Stored data entries
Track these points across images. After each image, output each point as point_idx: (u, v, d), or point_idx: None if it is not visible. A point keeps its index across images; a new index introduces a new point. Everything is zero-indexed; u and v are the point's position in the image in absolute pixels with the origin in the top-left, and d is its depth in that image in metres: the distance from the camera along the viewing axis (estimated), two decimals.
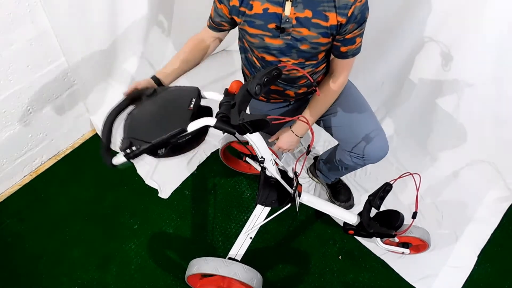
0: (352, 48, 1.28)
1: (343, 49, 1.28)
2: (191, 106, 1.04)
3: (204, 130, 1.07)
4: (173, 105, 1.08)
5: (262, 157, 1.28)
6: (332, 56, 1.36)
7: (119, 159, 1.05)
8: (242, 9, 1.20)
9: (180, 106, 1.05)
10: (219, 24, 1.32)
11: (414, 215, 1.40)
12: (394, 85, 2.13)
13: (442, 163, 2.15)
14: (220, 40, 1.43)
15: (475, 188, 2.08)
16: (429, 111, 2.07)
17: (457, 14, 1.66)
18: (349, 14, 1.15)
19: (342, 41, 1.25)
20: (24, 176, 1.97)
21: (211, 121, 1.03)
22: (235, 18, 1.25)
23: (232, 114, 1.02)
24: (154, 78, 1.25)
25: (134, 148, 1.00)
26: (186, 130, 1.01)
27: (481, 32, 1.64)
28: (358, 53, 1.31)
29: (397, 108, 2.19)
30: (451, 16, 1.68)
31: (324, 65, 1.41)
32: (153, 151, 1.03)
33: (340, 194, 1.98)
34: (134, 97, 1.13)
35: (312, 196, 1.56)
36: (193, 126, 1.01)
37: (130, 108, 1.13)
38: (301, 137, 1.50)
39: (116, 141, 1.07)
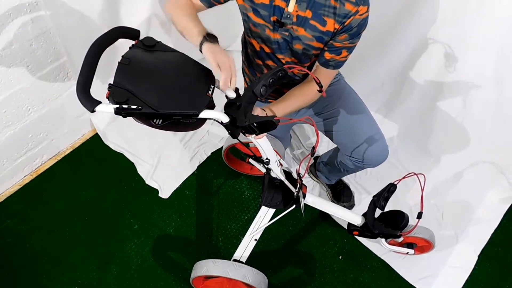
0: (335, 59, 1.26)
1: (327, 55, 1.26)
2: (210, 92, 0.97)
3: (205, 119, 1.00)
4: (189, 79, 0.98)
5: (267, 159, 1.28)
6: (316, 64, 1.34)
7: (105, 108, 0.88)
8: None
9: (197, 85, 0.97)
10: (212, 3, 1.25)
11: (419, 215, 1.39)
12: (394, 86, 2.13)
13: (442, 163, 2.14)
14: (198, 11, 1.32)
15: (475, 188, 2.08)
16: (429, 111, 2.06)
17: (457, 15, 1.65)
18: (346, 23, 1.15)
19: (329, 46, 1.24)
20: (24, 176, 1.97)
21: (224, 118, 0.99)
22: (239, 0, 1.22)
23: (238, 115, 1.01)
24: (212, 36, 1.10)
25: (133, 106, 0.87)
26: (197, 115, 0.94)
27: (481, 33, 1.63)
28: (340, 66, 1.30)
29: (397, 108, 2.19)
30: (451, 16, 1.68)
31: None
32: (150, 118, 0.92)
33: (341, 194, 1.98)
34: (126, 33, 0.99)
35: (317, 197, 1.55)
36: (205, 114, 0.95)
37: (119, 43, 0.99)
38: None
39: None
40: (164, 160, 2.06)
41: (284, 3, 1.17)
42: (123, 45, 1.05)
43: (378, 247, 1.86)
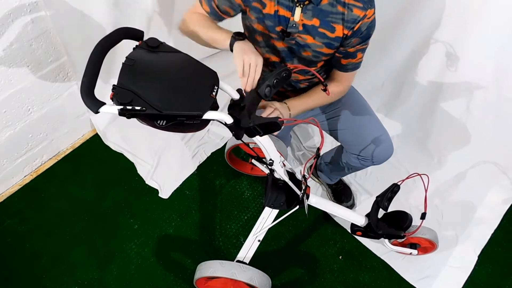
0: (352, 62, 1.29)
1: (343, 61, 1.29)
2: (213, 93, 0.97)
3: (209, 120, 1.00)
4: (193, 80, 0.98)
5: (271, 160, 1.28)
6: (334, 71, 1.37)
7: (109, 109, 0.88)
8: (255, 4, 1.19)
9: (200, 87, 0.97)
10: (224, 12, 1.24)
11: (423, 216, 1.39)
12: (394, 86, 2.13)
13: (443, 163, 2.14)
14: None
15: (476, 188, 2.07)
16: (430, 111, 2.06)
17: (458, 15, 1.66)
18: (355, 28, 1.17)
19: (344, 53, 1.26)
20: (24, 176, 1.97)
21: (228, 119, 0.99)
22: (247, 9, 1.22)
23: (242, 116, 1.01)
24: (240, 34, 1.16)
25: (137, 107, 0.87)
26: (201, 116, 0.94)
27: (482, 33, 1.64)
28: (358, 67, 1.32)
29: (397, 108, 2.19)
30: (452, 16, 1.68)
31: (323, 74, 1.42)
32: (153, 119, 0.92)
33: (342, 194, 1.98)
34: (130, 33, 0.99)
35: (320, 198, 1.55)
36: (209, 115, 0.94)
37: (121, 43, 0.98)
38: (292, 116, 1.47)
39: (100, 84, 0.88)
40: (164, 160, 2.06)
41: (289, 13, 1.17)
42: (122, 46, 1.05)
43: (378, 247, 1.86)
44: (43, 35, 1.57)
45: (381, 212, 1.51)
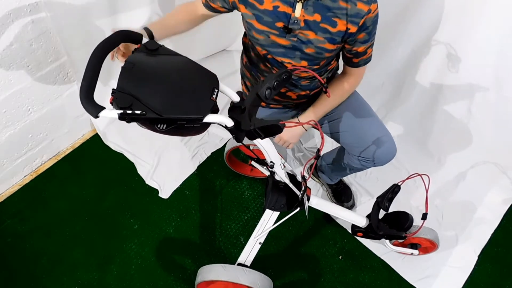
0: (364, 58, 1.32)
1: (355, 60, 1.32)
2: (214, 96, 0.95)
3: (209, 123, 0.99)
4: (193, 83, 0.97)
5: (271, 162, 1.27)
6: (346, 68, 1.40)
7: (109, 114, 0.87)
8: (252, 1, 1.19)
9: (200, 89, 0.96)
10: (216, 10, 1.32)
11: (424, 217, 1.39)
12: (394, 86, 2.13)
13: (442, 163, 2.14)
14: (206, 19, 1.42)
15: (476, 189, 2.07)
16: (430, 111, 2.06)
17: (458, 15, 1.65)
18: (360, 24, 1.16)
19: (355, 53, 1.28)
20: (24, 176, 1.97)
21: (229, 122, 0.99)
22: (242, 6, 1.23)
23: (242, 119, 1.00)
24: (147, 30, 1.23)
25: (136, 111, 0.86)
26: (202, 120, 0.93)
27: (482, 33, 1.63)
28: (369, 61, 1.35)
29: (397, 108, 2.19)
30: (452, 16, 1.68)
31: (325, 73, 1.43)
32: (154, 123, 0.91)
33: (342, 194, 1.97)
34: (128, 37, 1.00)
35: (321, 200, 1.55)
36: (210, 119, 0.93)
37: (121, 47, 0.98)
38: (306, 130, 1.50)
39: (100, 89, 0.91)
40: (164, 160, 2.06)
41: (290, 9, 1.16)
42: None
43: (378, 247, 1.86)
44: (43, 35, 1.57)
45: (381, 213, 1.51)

What is needed
Reproduce the records above word for word, without the images.

Output of the task
Track these points across images. After each image, output each point as point_idx: (u, v, d), or point_idx: None if it is not visible. A point keeps its index across images; a new index introduces a new point. Everything is zero-indexed; u and v are the point's position in the image in absolute pixels with the origin in the top-left, and d is its depth in that image in metres: the distance from the camera along the viewing axis (estimated), two decimals.
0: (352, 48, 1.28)
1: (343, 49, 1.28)
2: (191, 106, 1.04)
3: (204, 130, 1.07)
4: (173, 105, 1.08)
5: (262, 157, 1.28)
6: (332, 56, 1.36)
7: (119, 159, 1.05)
8: (242, 9, 1.20)
9: (180, 106, 1.05)
10: (219, 24, 1.32)
11: (414, 215, 1.40)
12: (394, 85, 2.13)
13: (442, 163, 2.15)
14: (220, 40, 1.43)
15: (475, 188, 2.08)
16: (429, 111, 2.07)
17: (457, 14, 1.66)
18: (349, 14, 1.15)
19: (342, 41, 1.25)
20: (24, 176, 1.97)
21: (211, 121, 1.03)
22: (235, 18, 1.25)
23: (232, 114, 1.02)
24: (154, 78, 1.25)
25: (134, 148, 1.00)
26: (186, 130, 1.01)
27: (481, 32, 1.64)
28: (358, 53, 1.31)
29: (397, 108, 2.19)
30: (451, 16, 1.68)
31: (324, 65, 1.41)
32: (153, 151, 1.03)
33: (340, 194, 1.98)
34: (134, 97, 1.13)
35: (312, 196, 1.56)
36: (193, 126, 1.01)
37: (130, 108, 1.13)
38: (301, 137, 1.50)
39: (116, 141, 1.07)
0: (335, 59, 1.26)
1: (327, 55, 1.26)
2: (210, 92, 0.97)
3: (205, 119, 1.00)
4: (189, 79, 0.98)
5: (267, 159, 1.28)
6: (316, 64, 1.34)
7: (105, 108, 0.88)
8: None
9: (197, 85, 0.97)
10: (212, 3, 1.25)
11: (419, 215, 1.39)
12: (394, 86, 2.13)
13: (442, 163, 2.14)
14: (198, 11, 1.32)
15: (475, 188, 2.08)
16: (429, 111, 2.06)
17: (457, 15, 1.65)
18: (346, 23, 1.15)
19: (329, 46, 1.24)
20: (24, 176, 1.97)
21: (224, 118, 0.99)
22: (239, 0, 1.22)
23: (238, 115, 1.01)
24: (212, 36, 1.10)
25: (133, 106, 0.87)
26: (197, 115, 0.94)
27: (481, 33, 1.63)
28: (340, 66, 1.30)
29: (397, 108, 2.19)
30: (451, 16, 1.68)
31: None
32: (150, 118, 0.92)
33: (341, 194, 1.98)
34: (126, 33, 0.99)
35: (317, 197, 1.55)
36: (205, 114, 0.95)
37: (119, 43, 0.99)
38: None
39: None
40: (164, 160, 2.06)
41: (284, 3, 1.17)
42: (123, 45, 1.05)
43: (378, 247, 1.86)
0: (352, 62, 1.29)
1: (343, 61, 1.29)
2: (213, 93, 0.97)
3: (209, 120, 1.00)
4: (193, 80, 0.98)
5: (271, 160, 1.28)
6: (334, 71, 1.37)
7: (109, 109, 0.88)
8: (255, 4, 1.19)
9: (200, 87, 0.97)
10: (224, 12, 1.24)
11: (423, 216, 1.39)
12: (394, 86, 2.13)
13: (443, 163, 2.14)
14: None
15: (476, 188, 2.07)
16: (430, 111, 2.06)
17: (458, 15, 1.66)
18: (355, 28, 1.17)
19: (344, 53, 1.26)
20: (24, 176, 1.97)
21: (228, 119, 0.99)
22: (247, 9, 1.22)
23: (242, 116, 1.01)
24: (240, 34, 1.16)
25: (137, 107, 0.87)
26: (201, 116, 0.94)
27: (482, 33, 1.64)
28: (358, 67, 1.32)
29: (397, 108, 2.19)
30: (452, 16, 1.68)
31: (323, 74, 1.42)
32: (153, 119, 0.92)
33: (342, 194, 1.98)
34: (130, 33, 0.99)
35: (320, 198, 1.55)
36: (209, 115, 0.94)
37: (121, 43, 0.98)
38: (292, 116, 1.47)
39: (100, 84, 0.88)
40: (164, 160, 2.06)
41: (289, 13, 1.17)
42: (122, 46, 1.05)
43: (378, 247, 1.86)
44: (43, 35, 1.57)
45: (381, 212, 1.51)
0: (364, 58, 1.32)
1: (355, 60, 1.32)
2: (214, 96, 0.95)
3: (209, 123, 0.99)
4: (193, 83, 0.97)
5: (271, 162, 1.27)
6: (346, 68, 1.40)
7: (109, 114, 0.87)
8: (252, 1, 1.19)
9: (200, 89, 0.96)
10: (216, 10, 1.32)
11: (424, 217, 1.39)
12: (394, 86, 2.13)
13: (442, 163, 2.14)
14: (206, 19, 1.42)
15: (476, 189, 2.07)
16: (430, 111, 2.06)
17: (458, 15, 1.65)
18: (360, 24, 1.16)
19: (355, 53, 1.28)
20: (24, 176, 1.97)
21: (229, 122, 0.99)
22: (242, 6, 1.23)
23: (242, 119, 1.00)
24: (147, 30, 1.23)
25: (136, 111, 0.86)
26: (202, 120, 0.93)
27: (482, 33, 1.63)
28: (369, 61, 1.35)
29: (397, 108, 2.19)
30: (452, 16, 1.68)
31: (325, 73, 1.43)
32: (154, 123, 0.91)
33: (342, 194, 1.97)
34: (128, 37, 1.00)
35: (321, 200, 1.55)
36: (210, 119, 0.93)
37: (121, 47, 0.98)
38: (306, 130, 1.50)
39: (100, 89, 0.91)
40: (164, 160, 2.06)
41: (290, 9, 1.16)
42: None
43: (378, 247, 1.86)
44: (43, 35, 1.57)
45: (381, 213, 1.51)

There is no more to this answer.